▶ [What is expected]
Collect every line in the records that contains the word "Codigo". Case counts, so count only matches with the same capitalization.

=== Section Start ===

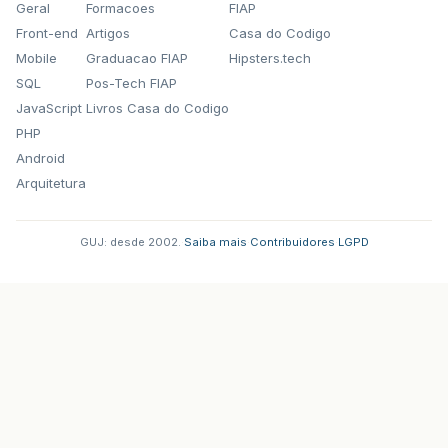
Geral
Formacoes
FIAP
Front-end
Artigos
Casa do Codigo
Mobile
Graduacao FIAP
Hipsters.tech
SQL
Pos-Tech FIAP
JavaScript
Livros Casa do Codigo
PHP
Android
Arquitetura
GUJ: desde 2002.
·
Saiba mais
·
Contribuidores
·
LGPD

=== Section End ===

▶ [Solution for this task]
Casa do Codigo
Livros Casa do Codigo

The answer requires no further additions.